* _REQUIREMENT_
Print each of the records below, leaving every word as it is.

* _EXCERPTED RECORDS_
====
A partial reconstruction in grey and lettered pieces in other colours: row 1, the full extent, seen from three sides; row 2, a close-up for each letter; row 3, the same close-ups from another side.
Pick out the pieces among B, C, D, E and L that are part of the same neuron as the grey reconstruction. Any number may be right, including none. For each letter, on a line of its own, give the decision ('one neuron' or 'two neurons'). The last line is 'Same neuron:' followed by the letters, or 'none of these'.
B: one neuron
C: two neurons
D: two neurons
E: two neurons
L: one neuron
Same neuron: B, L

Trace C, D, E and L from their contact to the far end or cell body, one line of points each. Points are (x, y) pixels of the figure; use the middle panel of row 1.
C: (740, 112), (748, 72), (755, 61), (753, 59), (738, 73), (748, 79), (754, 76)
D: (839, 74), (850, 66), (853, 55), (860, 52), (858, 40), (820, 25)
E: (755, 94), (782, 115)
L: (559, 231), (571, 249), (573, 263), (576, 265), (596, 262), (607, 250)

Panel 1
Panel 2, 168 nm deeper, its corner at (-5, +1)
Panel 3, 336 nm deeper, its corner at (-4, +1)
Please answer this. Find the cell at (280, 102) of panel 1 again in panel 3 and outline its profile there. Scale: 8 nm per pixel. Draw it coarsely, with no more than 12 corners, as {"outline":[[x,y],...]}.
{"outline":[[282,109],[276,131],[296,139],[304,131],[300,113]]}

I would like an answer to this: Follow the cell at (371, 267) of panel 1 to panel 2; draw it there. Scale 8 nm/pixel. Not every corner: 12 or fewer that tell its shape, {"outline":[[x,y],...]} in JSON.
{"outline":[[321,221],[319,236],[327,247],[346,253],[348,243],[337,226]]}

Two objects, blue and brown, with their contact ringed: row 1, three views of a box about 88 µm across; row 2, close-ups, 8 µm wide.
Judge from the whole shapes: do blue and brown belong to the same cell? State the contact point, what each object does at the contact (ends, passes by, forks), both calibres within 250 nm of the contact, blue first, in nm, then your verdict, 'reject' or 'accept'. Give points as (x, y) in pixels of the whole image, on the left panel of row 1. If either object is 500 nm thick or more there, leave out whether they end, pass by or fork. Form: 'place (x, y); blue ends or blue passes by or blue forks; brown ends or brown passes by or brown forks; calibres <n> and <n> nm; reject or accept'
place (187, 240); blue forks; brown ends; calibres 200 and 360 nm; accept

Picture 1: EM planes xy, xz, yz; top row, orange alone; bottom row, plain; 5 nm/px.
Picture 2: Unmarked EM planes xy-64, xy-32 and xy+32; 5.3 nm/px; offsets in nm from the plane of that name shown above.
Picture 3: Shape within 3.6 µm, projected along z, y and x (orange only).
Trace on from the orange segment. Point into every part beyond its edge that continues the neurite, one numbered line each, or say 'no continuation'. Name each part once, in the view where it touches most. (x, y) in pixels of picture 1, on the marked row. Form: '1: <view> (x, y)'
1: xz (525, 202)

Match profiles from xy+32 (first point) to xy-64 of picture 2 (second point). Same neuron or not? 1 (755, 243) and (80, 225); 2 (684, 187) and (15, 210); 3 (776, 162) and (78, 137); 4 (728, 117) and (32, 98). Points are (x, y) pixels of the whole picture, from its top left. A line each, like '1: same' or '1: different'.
====
* _THE ANSWER_
A partial reconstruction in grey and lettered pieces in other colours: row 1, the full extent, seen from three sides; row 2, a close-up for each letter; row 3, the same close-ups from another side.
Pick out the pieces among B, C, D, E and L that are part of the same neuron as the grey reconstruction. Any number may be right, including none. For each letter, on a line of its own, give the decision ('one neuron' or 'two neurons'). The last line is 'Same neuron:' followed by the letters, or 'none of these'.
B: one neuron
C: two neurons
D: two neurons
E: two neurons
L: one neuron
Same neuron: B, L

Trace C, D, E and L from their contact to the far end or cell body, one line of points each. Points are (x, y) pixels of the figure; use the middle panel of row 1.
C: (740, 112), (748, 72), (755, 61), (753, 59), (738, 73), (748, 79), (754, 76)
D: (839, 74), (850, 66), (853, 55), (860, 52), (858, 40), (820, 25)
E: (755, 94), (782, 115)
L: (559, 231), (571, 249), (573, 263), (576, 265), (596, 262), (607, 250)

Panel 1
Panel 2, 168 nm deeper, its corner at (-5, +1)
Panel 3, 336 nm deeper, its corner at (-4, +1)
Please answer this. Find the cell at (280, 102) of panel 1 again in panel 3 and outline its profile there. Scale: 8 nm per pixel. Draw it coarsely, with no more than 12 corners, as {"outline":[[x,y],...]}.
{"outline":[[282,109],[276,131],[296,139],[304,131],[300,113]]}

I would like an answer to this: Follow the cell at (371, 267) of panel 1 to panel 2; draw it there. Scale 8 nm/pixel. Not every corner: 12 or fewer that tell its shape, {"outline":[[x,y],...]} in JSON.
{"outline":[[321,221],[319,236],[327,247],[346,253],[348,243],[337,226]]}

Two objects, blue and brown, with their contact ringed: row 1, three views of a box about 88 µm across; row 2, close-ups, 8 µm wide.
Judge from the whole shapes: do blue and brown belong to the same cell? State the contact point, what each object does at the contact (ends, passes by, forks), both calibres within 250 nm of the contact, blue first, in nm, then your verdict, 'reject' or 'accept'. Give points as (x, y) in pixels of the whole image, on the left panel of row 1. If either object is 500 nm thick or more there, leave out whether they end, pass by or fork. Form: 'place (x, y); blue ends or blue passes by or blue forks; brown ends or brown passes by or brown forks; calibres <n> and <n> nm; reject or accept'
place (187, 240); blue forks; brown ends; calibres 200 and 360 nm; accept

Picture 1: EM planes xy, xz, yz; top row, orange alone; bottom row, plain; 5 nm/px.
Picture 2: Unmarked EM planes xy-64, xy-32 and xy+32; 5.3 nm/px; offsets in nm from the plane of that name shown above.
Picture 3: Shape within 3.6 µm, projected along z, y and x (orange only).
Trace on from the orange segment. Point into every part beyond its edge that continues the neurite, one numbered line each, or say 'no continuation'. Name each part once, in the view where it touches most. (x, y) in pixels of picture 1, on the marked row. Form: '1: <view> (x, y)'
1: xz (525, 202)

Match profiles from xy+32 (first point) to xy-64 of picture 2 (second point). Same neuron or not? 1 (755, 243) and (80, 225); 2 (684, 187) and (15, 210); 3 (776, 162) and (78, 137); 4 (728, 117) and (32, 98). Points are (x, y) pixels of the whole picture, from its top left. A line each, like '1: same' or '1: different'.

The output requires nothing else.